The North Gauteng High Court in Pretora, Republic of South Africa, issued a judgment on September 27, 2011, approved a surrogacy contract involving a male same-sex couple and a woman who agreed to be their gestational surrogate. In the Ex Parte Matter Between WH, UVS, LG, BJS. The case provided an opportunity to apply the terms of Section 295 of the Children's Act 38 of 2006, enacted to provide a legal and regulatory framework for surrogacy agreements in South Africa.
As summarized and quoted by the court, it seems that prior to the passage of this statute surrogacy agreements had no legal status as enforceable contracts, although the court reports that informal surrogacy was practiced. Passage of the Act was apparently prompted by a recognition that people were going beyond the informal practices of the past where acquaintances would help each other out, to a modern system where on-line advertising and agencies have developed to assist people who need the services of a surrogate to find one.
From the court's description, it appears that the legislature has made a policy decision against authorizing compensated surrogacy, for the court is directed to inquire into the financial arrangements and it is clear that any compensation to the surrogate is limited to covering expenses of providing the service, and not a fee for her time and effort. The court is required to inquire into the qualifications of the intended parents to raise a child, and surrogacy for the purpose of relieving a healthy fertile heterosexual couple of the burdens of pregnancy and childbirth is not recognized under this Act. Its purpose is to recognize surrogacy contracts where the intended parents are incapable of conceiving a child on their own.
This case provided the court with the first opportunity to approve such a contract involving a same-sex couple, and the court took care to note that a psychologist's report indicated that the two men involved were well-qualified to raise a child. In describing the role of the court in approving such a contract, the tribunal stated: "What is often at stake is not only the physical well being of the surrogate mother and the child to be born but also the psychological consequences that may follow upon the birth of the child and the process of the handing over by the surrogate mother to the commissioning parents of the child born out of the arrangement. That being so, a Court has a vital role to play in the confirmation of the agreement. While on the one hand it is enjoined to advance the spirit and the objectives of the Act without creating or placing additional obstacles in the path of litigants who seek relief, on the other as the upper guardian of all minor children it cannot simply be a rubber stamp validating the private arrangements between contracting parties."

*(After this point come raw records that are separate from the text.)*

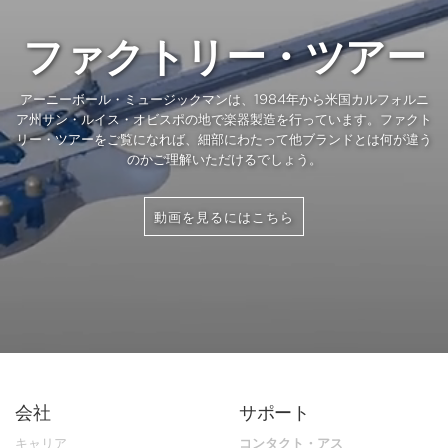
ファクトリー・ツアー
アーニーボール・ミュージックマンは、1984年から米国カルフォルニ
ア州サン・ルイス・オビスポの地で楽器製造を行っています。ファクト
リー・ツアーをご覧になれば、細部にわたって他ブランドとは何が違う
のかご理解いただけるでしょう。
動画を見るにはこちら
会社
サポート
キャリア
コンタクト・アス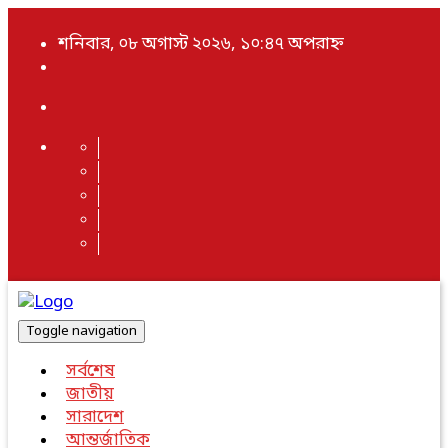
শনিবার, ০৮ অগাস্ট ২০২৬, ১০:৪৭ অপরাহ্ন
Toggle navigation
সর্বশেষ
জাতীয়
সারাদেশ
আন্তর্জাতিক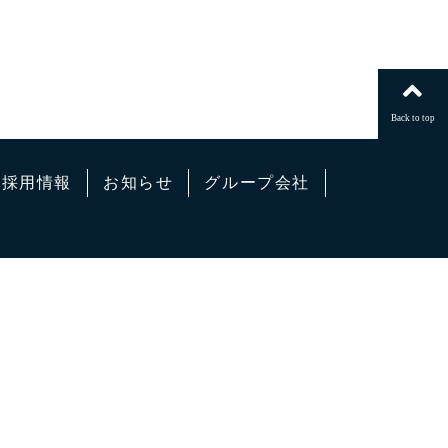
Back to top
採用情報
お知らせ
グループ会社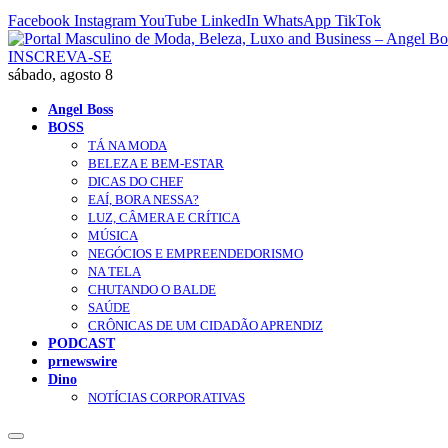
Facebook
Instagram
YouTube
LinkedIn
WhatsApp
TikTok
INSCREVA-SE
sábado, agosto 8
Angel Boss
BOSS
TÁ NA MODA
BELEZA E BEM-ESTAR
DICAS DO CHEF
EAÍ, BORA NESSA?
LUZ, CÂMERA E CRÍTICA
MÚSICA
NEGÓCIOS E EMPREENDEDORISMO
NA TELA
CHUTANDO O BALDE
SAÚDE
CRÔNICAS DE UM CIDADÃO APRENDIZ
PODCAST
prnewswire
Dino
NOTÍCIAS CORPORATIVAS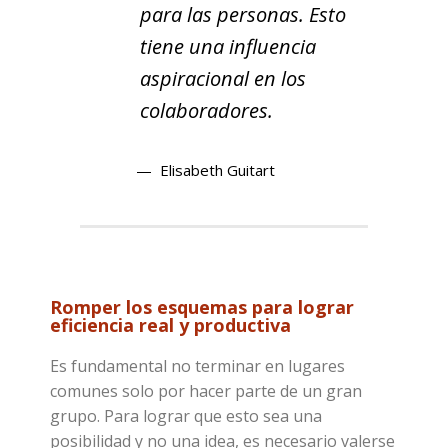
para las personas. Esto
tiene una influencia
aspiracional en los
colaboradores.
Elisabeth Guitart
Romper los esquemas para lograr
eficiencia real y productiva
Es fundamental no terminar en lugares
comunes solo por hacer parte de un gran
grupo. Para lograr que esto sea una
posibilidad y no una idea, es necesario valerse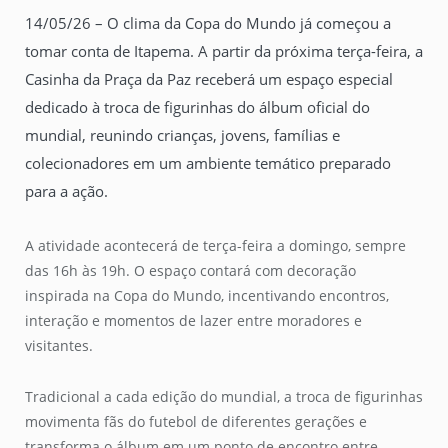
14/05/26 – O clima da Copa do Mundo já começou a
tomar conta de Itapema. A partir da próxima terça-feira, a
Casinha da Praça da Paz receberá um espaço especial
dedicado à troca de figurinhas do álbum oficial do
mundial, reunindo crianças, jovens, famílias e
colecionadores em um ambiente temático preparado
para a ação.
A atividade acontecerá de terça-feira a domingo, sempre
das 16h às 19h. O espaço contará com decoração
inspirada na Copa do Mundo, incentivando encontros,
interação e momentos de lazer entre moradores e
visitantes.
Tradicional a cada edição do mundial, a troca de figurinhas
movimenta fãs do futebol de diferentes gerações e
transforma o álbum em um ponto de encontro entre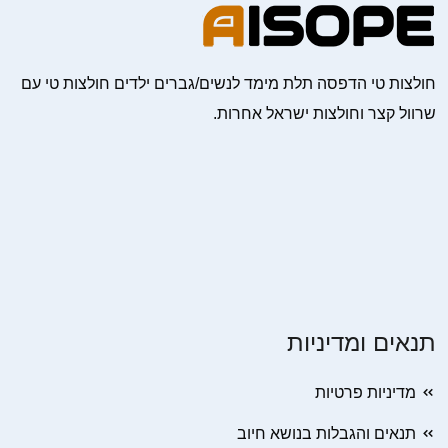
חולצות טי הדפסה תלת מימד לנשים/גברים ילדים חולצות טי עם
שרוול קצר וחולצות ישראל אחרות.
תנאים ומדיניות
מדיניות פרטיות
תנאים והגבלות בנושא חיוב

Thus, the court's role is to ensure that the "formal and substantive requirements of the Act are complied with." Since an action to confirm the agreement is brought jointly by the parties and is thus, in a sense, "ex parte," it falls to the court to take extra care to ensure that the requirements of the Act are met, and "the Court is invariably dependant upon the information placed before it by the Applicants and thus the utmost good faith would be expected and required of the Applicants." In this case, the court found that the commissioning parents "have made out a proper case for the relief they seek," and that the intended parents as well as the surrogate mather are "suitable persons as contemplated in the Act." Thus, the court confirmed the surrogacy agreement, and the case, which will be published officially, will stand as precedent that same-sex couples (in this case two men who are not natives of South Africa but who have both established domicile and married there) can qualify to enter into such contracts.
This distinguishes South Africa from some other countries where only surrogacy agreements involving married heterosexual couples may be approved, and donor insemination services are not always made available for lesbian couples.